#### Records for this task
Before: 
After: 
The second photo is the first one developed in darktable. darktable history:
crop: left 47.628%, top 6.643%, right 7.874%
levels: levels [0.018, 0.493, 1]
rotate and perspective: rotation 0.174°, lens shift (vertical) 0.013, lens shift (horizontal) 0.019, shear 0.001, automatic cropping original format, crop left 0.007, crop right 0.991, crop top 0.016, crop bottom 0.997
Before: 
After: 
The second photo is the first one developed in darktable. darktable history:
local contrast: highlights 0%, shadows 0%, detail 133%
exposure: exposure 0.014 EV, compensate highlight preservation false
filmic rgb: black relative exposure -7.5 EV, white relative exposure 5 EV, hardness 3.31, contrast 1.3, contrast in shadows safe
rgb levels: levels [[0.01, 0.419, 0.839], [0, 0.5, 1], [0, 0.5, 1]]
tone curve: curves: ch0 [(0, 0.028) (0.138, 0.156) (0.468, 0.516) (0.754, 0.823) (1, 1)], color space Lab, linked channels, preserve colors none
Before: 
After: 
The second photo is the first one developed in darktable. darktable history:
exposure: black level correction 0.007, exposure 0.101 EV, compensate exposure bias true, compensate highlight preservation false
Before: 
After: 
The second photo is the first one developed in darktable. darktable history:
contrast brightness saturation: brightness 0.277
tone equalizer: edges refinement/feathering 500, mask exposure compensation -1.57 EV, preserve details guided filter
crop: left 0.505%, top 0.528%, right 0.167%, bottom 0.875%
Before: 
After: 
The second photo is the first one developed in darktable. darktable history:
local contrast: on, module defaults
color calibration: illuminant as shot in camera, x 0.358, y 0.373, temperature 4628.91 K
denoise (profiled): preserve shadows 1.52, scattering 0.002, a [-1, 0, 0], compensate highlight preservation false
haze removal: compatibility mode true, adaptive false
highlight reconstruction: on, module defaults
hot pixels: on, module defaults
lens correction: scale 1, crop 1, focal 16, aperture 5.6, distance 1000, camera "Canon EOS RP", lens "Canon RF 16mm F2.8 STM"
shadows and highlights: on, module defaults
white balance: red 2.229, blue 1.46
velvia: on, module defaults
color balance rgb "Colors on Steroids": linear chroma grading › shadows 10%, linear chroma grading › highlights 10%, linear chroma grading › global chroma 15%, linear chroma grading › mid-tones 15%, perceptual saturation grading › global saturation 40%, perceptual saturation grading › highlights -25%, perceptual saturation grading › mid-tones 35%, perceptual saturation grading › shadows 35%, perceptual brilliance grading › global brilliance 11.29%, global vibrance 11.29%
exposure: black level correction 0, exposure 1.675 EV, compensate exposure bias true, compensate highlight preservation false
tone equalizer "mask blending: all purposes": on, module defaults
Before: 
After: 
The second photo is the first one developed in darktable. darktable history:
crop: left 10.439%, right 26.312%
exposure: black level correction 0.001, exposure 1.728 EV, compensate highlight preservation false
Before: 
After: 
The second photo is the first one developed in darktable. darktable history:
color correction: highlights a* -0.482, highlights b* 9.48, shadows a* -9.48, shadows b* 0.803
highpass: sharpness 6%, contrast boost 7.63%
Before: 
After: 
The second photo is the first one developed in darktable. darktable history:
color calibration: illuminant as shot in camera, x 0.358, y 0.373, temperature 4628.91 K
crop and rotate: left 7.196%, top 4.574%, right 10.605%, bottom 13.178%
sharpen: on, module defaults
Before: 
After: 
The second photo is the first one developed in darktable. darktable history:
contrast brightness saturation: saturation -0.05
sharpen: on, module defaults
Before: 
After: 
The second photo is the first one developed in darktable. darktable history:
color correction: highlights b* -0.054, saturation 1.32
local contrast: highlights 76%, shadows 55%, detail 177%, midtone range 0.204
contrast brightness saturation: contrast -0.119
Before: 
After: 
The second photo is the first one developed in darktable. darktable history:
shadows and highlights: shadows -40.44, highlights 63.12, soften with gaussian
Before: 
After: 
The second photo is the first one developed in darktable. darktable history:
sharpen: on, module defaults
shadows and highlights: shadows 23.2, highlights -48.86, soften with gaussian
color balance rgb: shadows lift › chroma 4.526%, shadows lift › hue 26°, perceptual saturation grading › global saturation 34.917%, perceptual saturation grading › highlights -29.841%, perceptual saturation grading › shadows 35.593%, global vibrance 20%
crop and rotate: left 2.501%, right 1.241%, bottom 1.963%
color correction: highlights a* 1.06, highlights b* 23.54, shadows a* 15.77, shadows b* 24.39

#### Work to do
Rewrite every line of the material above, replacing "developed" with "processed" wherever it appears and leaving everything else unchanged.

#### Solved exercise
Before: 
After: 
The second photo is the first one processed in darktable. darktable history:
crop: left 47.628%, top 6.643%, right 7.874%
levels: levels [0.018, 0.493, 1]
rotate and perspective: rotation 0.174°, lens shift (vertical) 0.013, lens shift (horizontal) 0.019, shear 0.001, automatic cropping original format, crop left 0.007, crop right 0.991, crop top 0.016, crop bottom 0.997
Before: 
After: 
The second photo is the first one processed in darktable. darktable history:
local contrast: highlights 0%, shadows 0%, detail 133%
exposure: exposure 0.014 EV, compensate highlight preservation false
filmic rgb: black relative exposure -7.5 EV, white relative exposure 5 EV, hardness 3.31, contrast 1.3, contrast in shadows safe
rgb levels: levels [[0.01, 0.419, 0.839], [0, 0.5, 1], [0, 0.5, 1]]
tone curve: curves: ch0 [(0, 0.028) (0.138, 0.156) (0.468, 0.516) (0.754, 0.823) (1, 1)], color space Lab, linked channels, preserve colors none
Before: 
After: 
The second photo is the first one processed in darktable. darktable history:
exposure: black level correction 0.007, exposure 0.101 EV, compensate exposure bias true, compensate highlight preservation false
Before: 
After: 
The second photo is the first one processed in darktable. darktable history:
contrast brightness saturation: brightness 0.277
tone equalizer: edges refinement/feathering 500, mask exposure compensation -1.57 EV, preserve details guided filter
crop: left 0.505%, top 0.528%, right 0.167%, bottom 0.875%
Before: 
After: 
The second photo is the first one processed in darktable. darktable history:
local contrast: on, module defaults
color calibration: illuminant as shot in camera, x 0.358, y 0.373, temperature 4628.91 K
denoise (profiled): preserve shadows 1.52, scattering 0.002, a [-1, 0, 0], compensate highlight preservation false
haze removal: compatibility mode true, adaptive false
highlight reconstruction: on, module defaults
hot pixels: on, module defaults
lens correction: scale 1, crop 1, focal 16, aperture 5.6, distance 1000, camera "Canon EOS RP", lens "Canon RF 16mm F2.8 STM"
shadows and highlights: on, module defaults
white balance: red 2.229, blue 1.46
velvia: on, module defaults
color balance rgb "Colors on Steroids": linear chroma grading › shadows 10%, linear chroma grading › highlights 10%, linear chroma grading › global chroma 15%, linear chroma grading › mid-tones 15%, perceptual saturation grading › global saturation 40%, perceptual saturation grading › highlights -25%, perceptual saturation grading › mid-tones 35%, perceptual saturation grading › shadows 35%, perceptual brilliance grading › global brilliance 11.29%, global vibrance 11.29%
exposure: black level correction 0, exposure 1.675 EV, compensate exposure bias true, compensate highlight preservation false
tone equalizer "mask blending: all purposes": on, module defaults
Before: 
After: 
The second photo is the first one processed in darktable. darktable history:
crop: left 10.439%, right 26.312%
exposure: black level correction 0.001, exposure 1.728 EV, compensate highlight preservation false
Before: 
After: 
The second photo is the first one processed in darktable. darktable history:
color correction: highlights a* -0.482, highlights b* 9.48, shadows a* -9.48, shadows b* 0.803
highpass: sharpness 6%, contrast boost 7.63%
Before: 
After: 
The second photo is the first one processed in darktable. darktable history:
color calibration: illuminant as shot in camera, x 0.358, y 0.373, temperature 4628.91 K
crop and rotate: left 7.196%, top 4.574%, right 10.605%, bottom 13.178%
sharpen: on, module defaults
Before: 
After: 
The second photo is the first one processed in darktable. darktable history:
contrast brightness saturation: saturation -0.05
sharpen: on, module defaults
Before: 
After: 
The second photo is the first one processed in darktable. darktable history:
color correction: highlights b* -0.054, saturation 1.32
local contrast: highlights 76%, shadows 55%, detail 177%, midtone range 0.204
contrast brightness saturation: contrast -0.119
Before: 
After: 
The second photo is the first one processed in darktable. darktable history:
shadows and highlights: shadows -40.44, highlights 63.12, soften with gaussian
Before: 
After: 
The second photo is the first one processed in darktable. darktable history:
sharpen: on, module defaults
shadows and highlights: shadows 23.2, highlights -48.86, soften with gaussian
color balance rgb: shadows lift › chroma 4.526%, shadows lift › hue 26°, perceptual saturation grading › global saturation 34.917%, perceptual saturation grading › highlights -29.841%, perceptual saturation grading › shadows 35.593%, global vibrance 20%
crop and rotate: left 2.501%, right 1.241%, bottom 1.963%
color correction: highlights a* 1.06, highlights b* 23.54, shadows a* 15.77, shadows b* 24.39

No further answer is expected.